[Bleak House by Charles Dickens]@TWC D-Link book
Bleak House

CHAPTER IX
3/31

They were as quiet as mice too, so far as any words were concerned, but the innocent manner in which they relied more and more upon me as they took more and more to one another was so charming that I had great difficulty in not showing how it interested me.
"Our dear little old woman is such a capital old woman," Richard would say, coming up to meet me in the garden early, with his pleasant laugh and perhaps the least tinge of a blush, "that I can't get on without her.

Before I begin my harum-scarum day--grinding away at those books and instruments and then galloping up hill and down dale, all the country round, like a highwayman--it does me so much good to come and have a steady walk with our comfortable friend, that here I am again!" "You know, Dame Durden, dear," Ada would say at night, with her head upon my shoulder and the firelight shining in her thoughtful eyes, "I don't want to talk when we come upstairs here.

Only to sit a little while thinking, with your dear face for company, and to hear the wind and remember the poor sailors at sea--" Ah!

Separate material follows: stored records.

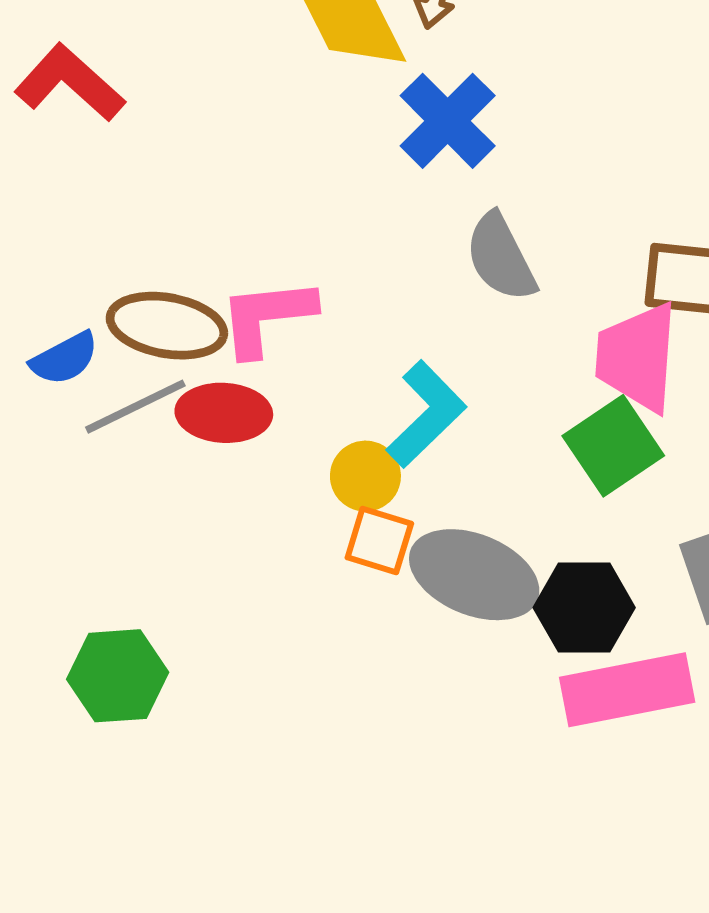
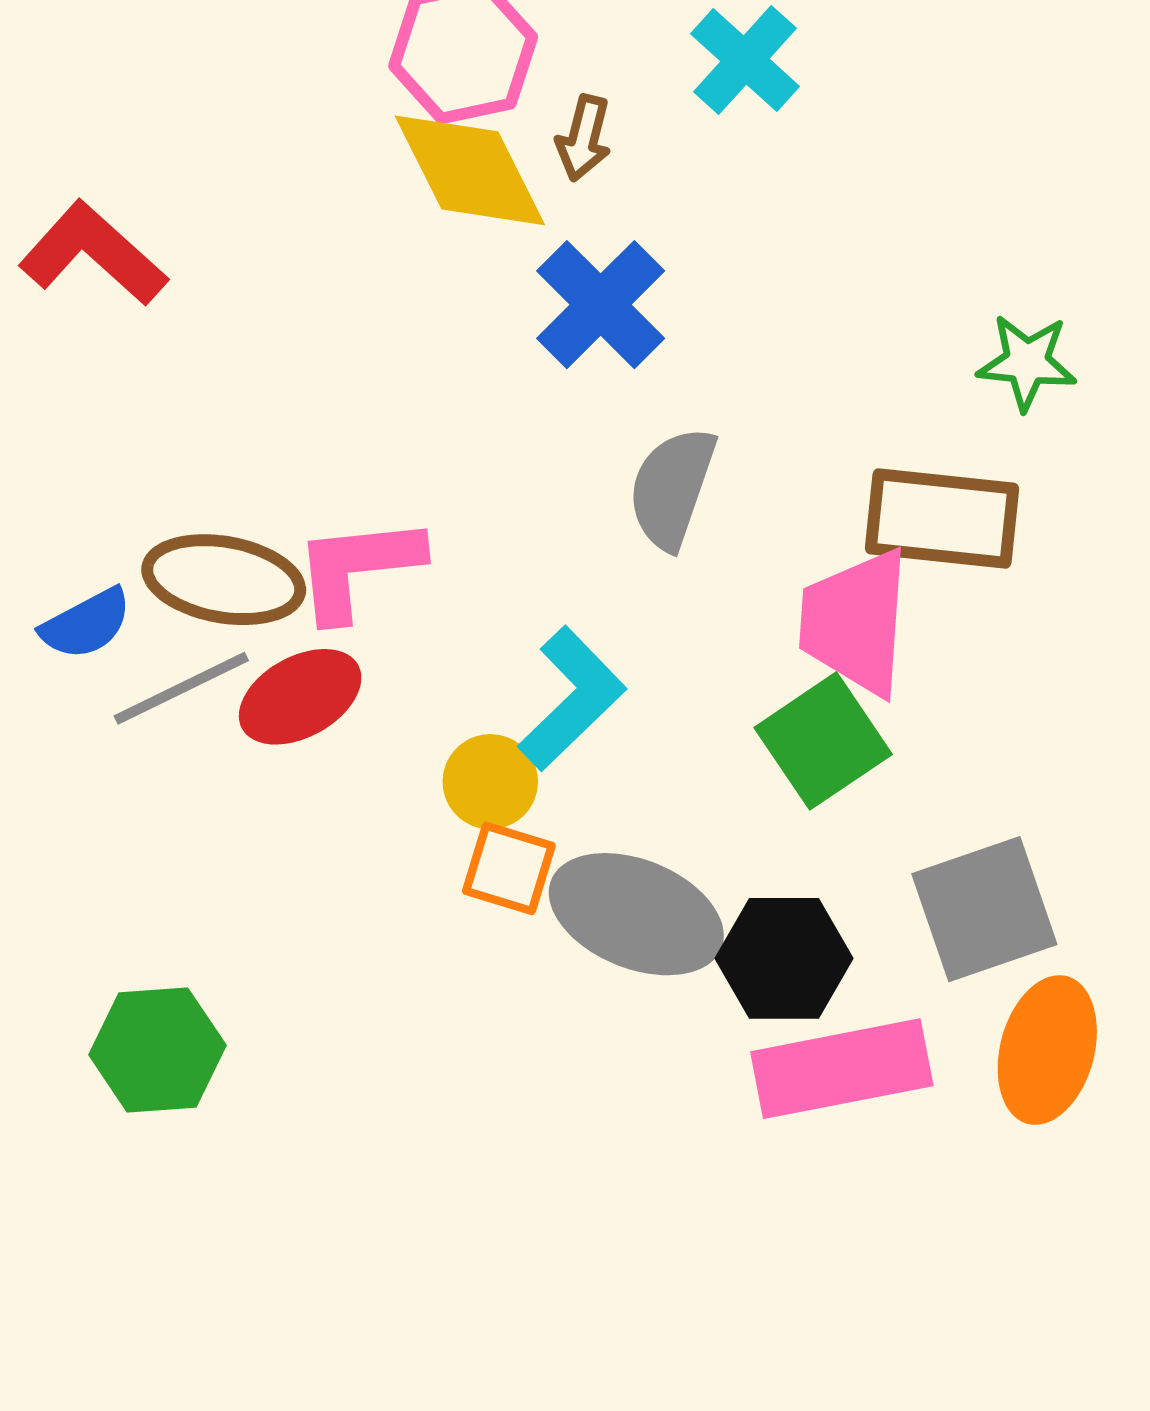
gray semicircle: (501, 257) -> (672, 488), turned 46
red ellipse: (224, 413) -> (300, 697), turned -32

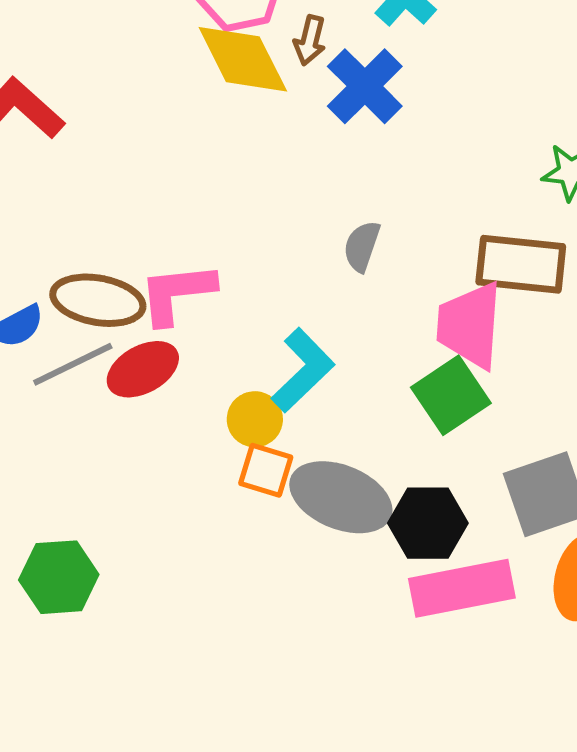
blue cross: (601, 305) -> (365, 86), moved
gray semicircle: (672, 488) -> (362, 246), size x0.7

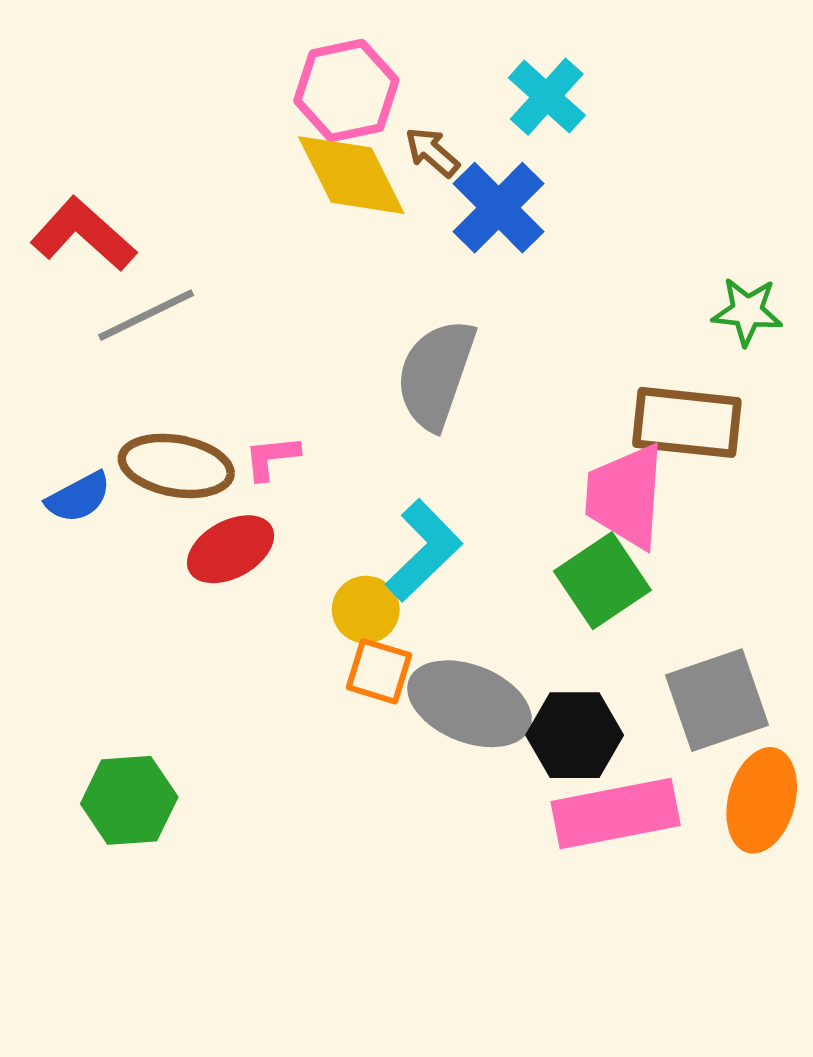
brown arrow: (310, 40) -> (432, 152), turned 117
gray semicircle: (362, 246) -> (436, 374), moved, size x1.8
pink L-shape: (177, 293) -> (272, 457), size x0.6
gray line: (73, 364) -> (146, 315), moved

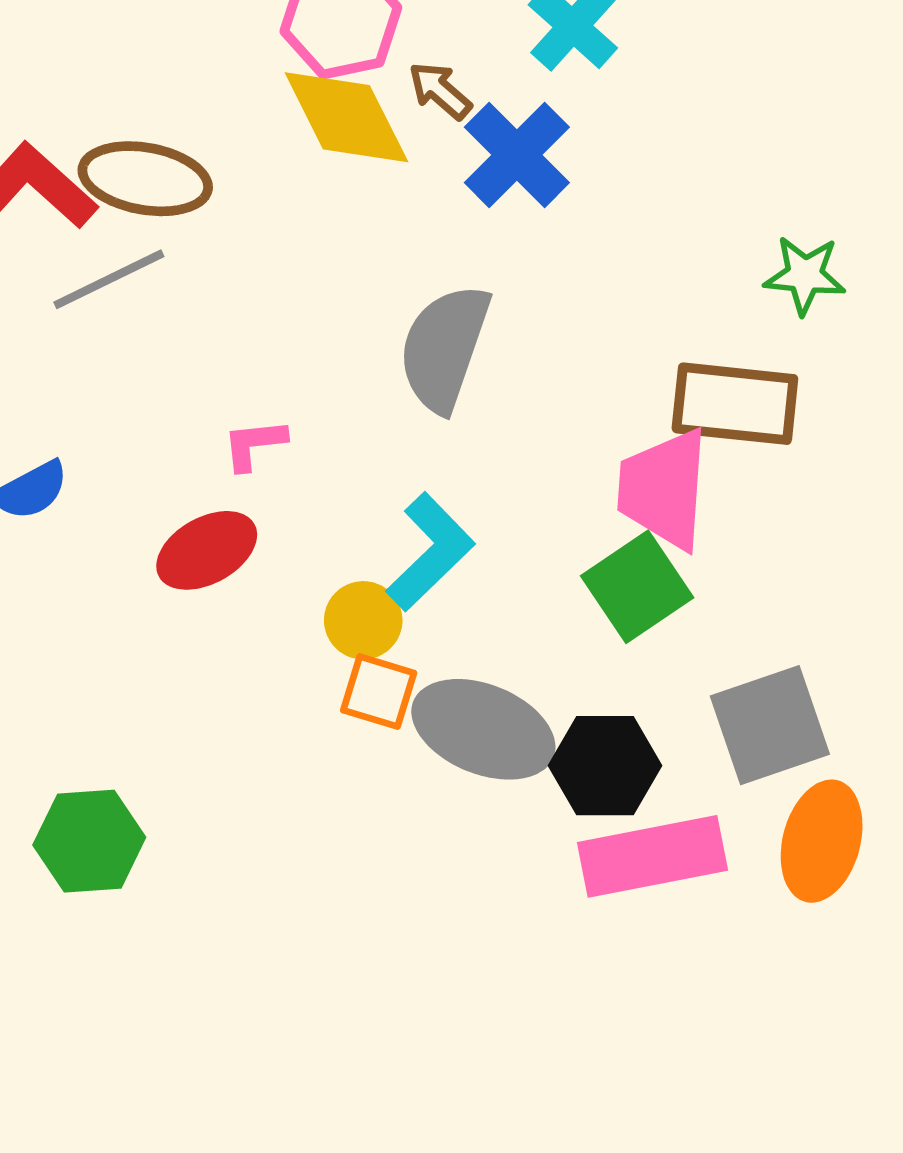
brown ellipse: (176, 466) -> (145, 179), moved

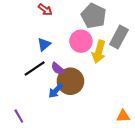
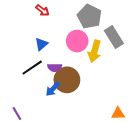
gray rectangle: (119, 37) -> (114, 37), turned -60
purple semicircle: (58, 69) -> (55, 68), turned -40

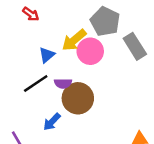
red arrow: (42, 10) -> (31, 14), moved
yellow arrow: (95, 51) -> (74, 40), moved, turned 35
blue arrow: (53, 89) -> (52, 122), moved

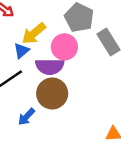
yellow arrow: (74, 40) -> (34, 33), moved
purple semicircle: (63, 83) -> (50, 67), moved, size x1.6

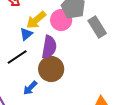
pink circle: (64, 47) -> (61, 20), moved
purple semicircle: (50, 67) -> (49, 47), turned -80

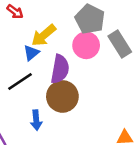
pink circle: (61, 20) -> (86, 45), moved
blue arrow: (30, 88) -> (36, 120), turned -49

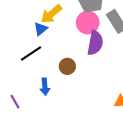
purple semicircle: (60, 69) -> (95, 43), moved
brown circle: (62, 96) -> (67, 66), size x0.6

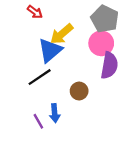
blue triangle: (41, 29) -> (50, 50), size x1.6
purple line: (15, 102) -> (38, 121), moved

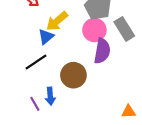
blue triangle: (50, 50) -> (46, 37), size x0.7
brown circle: (79, 91) -> (73, 75), size x1.5

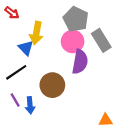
yellow arrow: (57, 21) -> (36, 33), turned -40
blue triangle: (46, 37) -> (26, 48), turned -35
purple line: (35, 104) -> (15, 100), moved

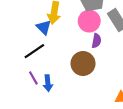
purple semicircle: (80, 62) -> (96, 41), size x0.6
brown circle: (52, 85) -> (83, 63), moved

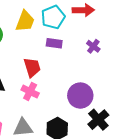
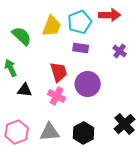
purple circle: (80, 96) -> (88, 84), moved

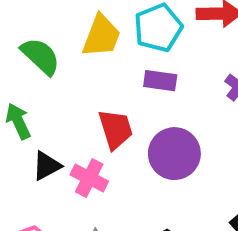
black triangle: (25, 90) -> (47, 166), turned -35
pink cross: (57, 96) -> (89, 178), moved

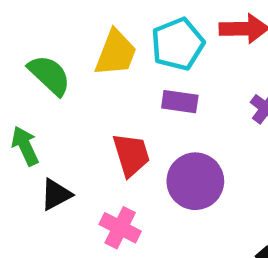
pink cross: (89, 178) -> (120, 228), moved

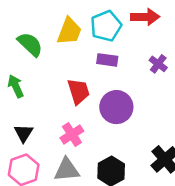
black triangle: (56, 194) -> (24, 133), moved, turned -30
pink cross: (120, 228) -> (72, 134), turned 30

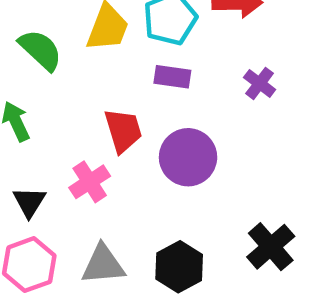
pink cross: (72, 134) -> (90, 182), moved

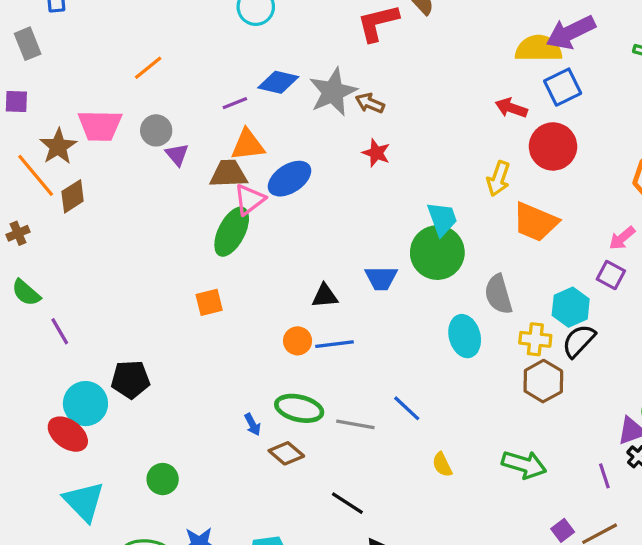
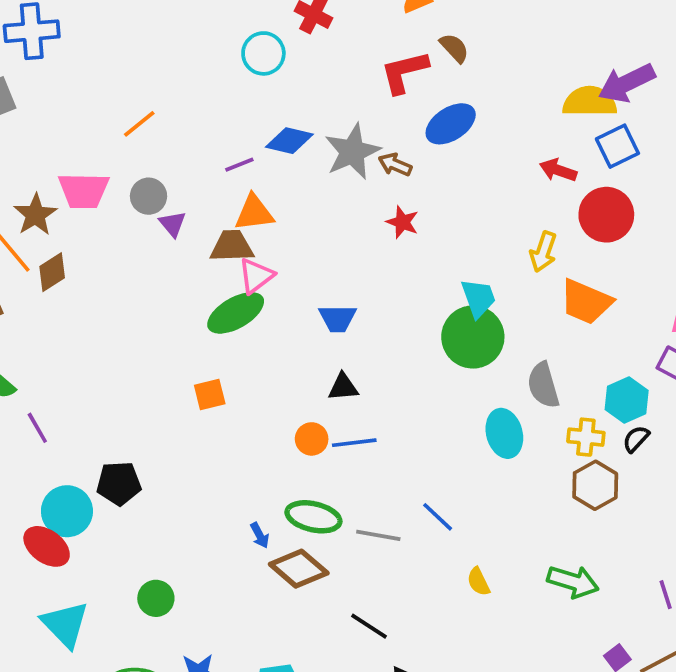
blue ellipse: (290, 179) -> (451, 124), moved
green ellipse: (232, 232) -> (236, 313), turned 33
blue trapezoid: (381, 278) -> (338, 318), moved
black semicircle: (579, 341) -> (636, 439), size x0.7
brown diamond: (286, 453) -> (299, 569), size x1.4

Perhaps Richard was going to be a sailor.

We had talked it over very often now, and there was some talk of gratifying the inclination of his childhood for the sea.

Mr.Jarndyce had written to a relation of the family, a great Sir Leicester Dedlock, for his interest in Richard's favour, generally; and Sir Leicester had replied in a gracious manner that he would be happy to advance the prospects of the young gentleman if it should ever prove to be within his power, which was not at all probable, and that my Lady sent her compliments to the young gentleman (to whom she perfectly remembered that she was allied by remote consanguinity) and trusted that he would ever do his duty in any honourable profession to which he might devote himself.
"So I apprehend it's pretty clear," said Richard to me, "that I shall have to work my own way.